Fabian Tech Tips

Replication States used to check replication status
Oct 13, 2024
7 min read
0
0
0
Replication States
In order to monitor replication effectively, you need to know and understand the various states that the master and slave can occupy. Server states can be displayed by using the SHOW PROCESSLIST statement on the master and the slave.
At least one line of the results will be related to the replication activities for the user account associated with replication. Following the examples of this chapter, the account is replicant on the master and system user on the slave. In the Command column, on the master the value will be Binlog Dump, meaning a binary log thread; on the slave the value will be Connect.
The results will also contain a field called State, in which the state of the thread will be given. Here is an example from a slave:
SHOWPROCESSLIST \G***************************1.row***************************Id: 16User: systemuserHost: db: NULLCommand: ConnectTime: 119255State: Waiting formaster tosend event Info: NULL
These results show only one thread, the I/O thread waiting on the master. If the server were processing entries from the master’s binary log, there would probably be another row shown in the results for the SQL thread.
What follows is a list of all of the possible server states that you may see on master and slave servers, along with descriptions of each. In addition to understanding these traits, you may want to develop a script to check that replication is running on the slave and not stalled and to notify you if it’s not running.
Replication on MySQL is very stable, but if it does stop, it’s very quiet about it. Fortunately, it’s very good about rapidly catching up once you restart it.
Master BinLog Dump Thread States
Here is an overview of master server replication states that can be reported for binary log threads (Binlog Dump):
Has sent all binlog to slave; waiting for binlog to be updated: This is the most common status message you should see for a slave connection on the master. In this state, the master is basically doing nothing regarding replication. It has sent the slave all entries requested and is now waiting for another event to occur that will cause its binary log to be updated. Notice that it says it is waiting for the binary log to be updated. It doesn’t say it’s waiting for the databases to be updated. That’s handled by a different component of MySQL. The thread lives only to provide information about the binary log to the slave.

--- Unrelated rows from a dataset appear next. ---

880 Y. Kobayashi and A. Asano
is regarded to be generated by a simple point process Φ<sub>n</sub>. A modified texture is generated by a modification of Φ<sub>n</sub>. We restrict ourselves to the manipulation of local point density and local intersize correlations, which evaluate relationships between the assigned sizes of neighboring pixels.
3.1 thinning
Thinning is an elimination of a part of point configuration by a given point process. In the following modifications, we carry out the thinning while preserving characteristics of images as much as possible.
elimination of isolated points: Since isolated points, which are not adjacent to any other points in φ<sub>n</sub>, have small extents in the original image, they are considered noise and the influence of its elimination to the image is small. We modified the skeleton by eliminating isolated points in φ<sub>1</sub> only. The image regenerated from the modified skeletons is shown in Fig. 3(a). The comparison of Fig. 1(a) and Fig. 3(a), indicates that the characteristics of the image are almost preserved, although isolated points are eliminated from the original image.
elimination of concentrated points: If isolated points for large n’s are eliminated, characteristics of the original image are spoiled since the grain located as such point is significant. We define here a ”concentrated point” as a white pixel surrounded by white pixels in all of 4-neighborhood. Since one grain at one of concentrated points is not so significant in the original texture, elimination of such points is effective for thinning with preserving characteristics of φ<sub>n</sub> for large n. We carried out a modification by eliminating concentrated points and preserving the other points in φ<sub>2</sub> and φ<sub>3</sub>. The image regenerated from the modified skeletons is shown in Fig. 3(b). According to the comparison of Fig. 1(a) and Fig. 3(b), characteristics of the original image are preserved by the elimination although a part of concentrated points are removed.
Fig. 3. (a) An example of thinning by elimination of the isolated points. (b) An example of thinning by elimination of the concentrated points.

Sending binlog event to slave: After the binary log has been updated, the master informs the slave that one or more new entries have been made. If the slave requests the entries, the master enters this state, indicating that it is in the process of sending a slave entries or information on pertinent database events. There are obviously other states in between, but they are so fast and short-lived that they are not registered and therefore will not show up in the results of SHOW PROCESSLIST.
Finished reading one binlog; switching to next binlog: If a slave has been offline for a while, the master may have flushed its logs in the interim. Whenever the master does this, it will start a new log file, saving the previous ones. When a slave requests log entries that span more than one log file as the master switches from one file to the next, it enters this state.
Waiting to finalize termination: Once the master has completed the process of updating a slave, the master shows this status as it’s closing the binary log file and winding down the communication with the slave. When it is finished, the master will return to the first thread state (Has sent all binlog to slave; waiting for binlog to be updated) in which it is waiting for more changes to the binary log.
Slave I/O Thread States
Here is a list of replication states that can be found on the slave server for I/O threads:
Connecting to master: This state indicates that the slave I/O thread is attempting to connect to the master. If it can’t connect, it may stay in this state for a while as it retries.
Checking master version: After the slave connects to the master, it compares versions of MySQL with the master to ensure compatibility. This is very quick.
Registering slave on master: After the slave connects to the master, it registers itself with the master as a replication slave server. During this process, it will be in this state. On the master side of the connection, the Binlog Dump state will be Has sent all binlog to slave; waiting for binlog to be updated, as described previously.
Requesting binlog dump: When the slave has been informed of changes to the master binary log, it enters this state to request the new entries. Also, when it first connects to a server — either for the first time or after having been disconnected for a while — it enters this state briefly to request all entries since the last master binary log position that it gives the master. If no changes have occurred, none are returned. If there are new entries, the entries starting from the position given until the end of the master’s binary log will be transmitted to the slave. On the master side, you will see the state Sending binlog event to slave as a result of the request.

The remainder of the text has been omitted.